- The Washington Times - Thursday, August 16, 2001

Police departments in Maryland and Virginia routinely divulge statistical information about their automated law-enforcement efforts, but D.C. police refuse to say how many speeders its new photo-radar cameras have caught.
In addition, the District is the only jurisdiction in the region whose police do not perform quality-control checks before red-light-camera citations are issued.
The city's photo-radar program officially began Aug. 6, when five specially equipped Ford Crown Victorias started patrolling 60 speed-enforcement zones. Since then, D.C. police have rebuffed several inquiries about how many speeders its cameras have caught and how many traffic tickets have been issued.
Police are not releasing figures because they want to "put them in perspective," said Kevin P. Morison, director of corporate communications for the Metropolitan Police Department.
The District, which has used red-light cameras to catch red-light runners for two years, expects to make more than $11 million and issue 80,000 speeding tickets a month with its new photo-radar cameras. The city stands alone among its peers in not providing the public with information about its automat law enforcement.
"I can tell every day what's mailed out, and I get the statistics from Lockheed Martin [IMS]," said Michele Connolly, director of red-light-camera enforcement for the Prince George's County Police Department. "I don't think it's a secret."
Ms. Connolly said cameras last year photographed 61,076 potential red-light-running incidents, of which 24,124 led to tickets being issued. As of June this year, cameras photographed 60,274 possible incidents, with 23,287 tickets being issued, she said.
In Northern Virginia, where all the jurisdictions use red-light cameras under contract with Lockheed, the Fairfax County Police Department's nine cameras photographed more than 17,000 possible incidents as of last month, police spokeswoman Officer Julie Hersey said. Of those total pictures, 9,261 resulted in citations being issued.

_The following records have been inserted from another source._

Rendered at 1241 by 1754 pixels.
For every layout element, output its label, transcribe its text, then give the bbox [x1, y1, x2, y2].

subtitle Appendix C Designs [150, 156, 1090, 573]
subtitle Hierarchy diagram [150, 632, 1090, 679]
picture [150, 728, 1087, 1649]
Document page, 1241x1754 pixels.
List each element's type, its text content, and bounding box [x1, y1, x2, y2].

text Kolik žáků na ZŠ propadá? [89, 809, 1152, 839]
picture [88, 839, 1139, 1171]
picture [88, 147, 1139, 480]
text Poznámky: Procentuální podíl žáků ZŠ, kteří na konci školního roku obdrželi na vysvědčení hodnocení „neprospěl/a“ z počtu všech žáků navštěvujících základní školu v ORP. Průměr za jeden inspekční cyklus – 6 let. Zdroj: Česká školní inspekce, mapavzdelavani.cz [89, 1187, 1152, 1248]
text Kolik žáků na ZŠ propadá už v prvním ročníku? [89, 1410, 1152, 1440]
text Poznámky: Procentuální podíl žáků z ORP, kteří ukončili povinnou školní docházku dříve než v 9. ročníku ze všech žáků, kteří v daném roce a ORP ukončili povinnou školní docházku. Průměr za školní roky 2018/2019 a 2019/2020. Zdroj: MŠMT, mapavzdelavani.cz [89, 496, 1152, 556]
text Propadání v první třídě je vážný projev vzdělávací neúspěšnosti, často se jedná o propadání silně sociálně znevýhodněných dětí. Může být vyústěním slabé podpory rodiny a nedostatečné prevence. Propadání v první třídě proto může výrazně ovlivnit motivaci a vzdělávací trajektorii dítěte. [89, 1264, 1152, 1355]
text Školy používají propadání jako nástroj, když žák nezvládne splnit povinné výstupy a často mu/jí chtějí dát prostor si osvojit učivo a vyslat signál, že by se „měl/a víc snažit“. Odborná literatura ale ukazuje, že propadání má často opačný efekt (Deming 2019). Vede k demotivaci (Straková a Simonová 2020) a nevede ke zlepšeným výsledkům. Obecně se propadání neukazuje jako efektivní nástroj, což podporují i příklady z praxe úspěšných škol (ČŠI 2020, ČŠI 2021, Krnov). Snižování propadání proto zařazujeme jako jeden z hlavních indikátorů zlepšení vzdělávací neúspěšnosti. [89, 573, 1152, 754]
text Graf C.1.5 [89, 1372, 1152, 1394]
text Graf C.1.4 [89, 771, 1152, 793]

Alexandria, which has one camera that rotates among several intersections, has photographed 67,315 potential red-light-running incidents since 1997 through June, said police spokeswoman Amy Bertsch. Of that total, 36,137 tickets were issued.
The District last released figures on its red-light-camera program in June during a meeting of the Washington Metropolitan Area Council of Governments. Police told policy-makers that 231,797 red-light-running tickets had been issued since the program began in August 1999. Its 39 cameras have generated more than $12 million in revenue for the District.
The Washington Times last month first reported that the District expects to collect more than $117 million by 2004 in its red-light-camera program.
Lockheed, which gets $32.50 from each $75 red-light ticket, is expected to net more than $44 million in the District's program. Lockheed gets $29 from each photo-radar ticket, which ranges from $30 for driving 1 mph to 10 mph over the threshold speed limit up to $200 for driving more than 26 mph over the threshold limit.
Lockheed spokesman Mark Maddox said the company cannot release information on the red-light and photo-radar camera programs it operates. "All the numbers are released by the clients, " he said.
The company's automated-camera systems photograph the license plates of potential violators. The license plate numbers are matched with vehicle registration information, and Lockheed issues tickets to the vehicles' owners. If the tickets are not paid within 30 days, fines can double and driving privileges can be revoked, but no points are assessed against a driver's record. Violations are handled as administrative, not enforcement, cases because the owners of the violating vehicles are punished, not the drivers.
Mr. Maddox, whose company is being sold for $825 million to Affiliated Computer Systems (ACS) of Dallas, said D.C. police began reviewing photo-radar tickets around the middle of last week, when film first started to be processed. Lockheed's sale is expected to close Sept. 30.
Mr. Morison, who went on vacation Monday, said it could be "two or three weeks" before any photo-radar data are provided to the public. He has referred callers to other sections of the police department, which have not returned calls seeking comment.
A police department source said Mr. Morison has not kept anyone outside of corporate communications informed about the progress of the red-light and photo-radar camera programs.
Unlike other police departments in the region, the District does not have an officer or police employee double-check and certify tickets before they are issued. Lockheed acts as the law-enforcement agency and does the final quality-control check.
Maryland and Virginia have laws requiring a police department employee to check the red-light-camera tickets before they are issued.
Ms. Connolly said having the police check the tickets adds a level of integrity to Prince George's County's camera program. "We don't want to mail a citation out to someone who didn't run a red light," she said. "We have the ultimate say. We do view it and approve it."
Officer Hersey said four police department employees in Fairfax County review tickets before they are issued.
Alexandria's Miss Bertsch said it's important her department review each photo that comes from Lockheed, noting that 5,703 false citations were stopped from being issued because of officer review.
"There has to be discretion. It's important that we are consistent," she said. "What it comes down to is that the officer who is reviewing it must send it out as if they were writing it themselves."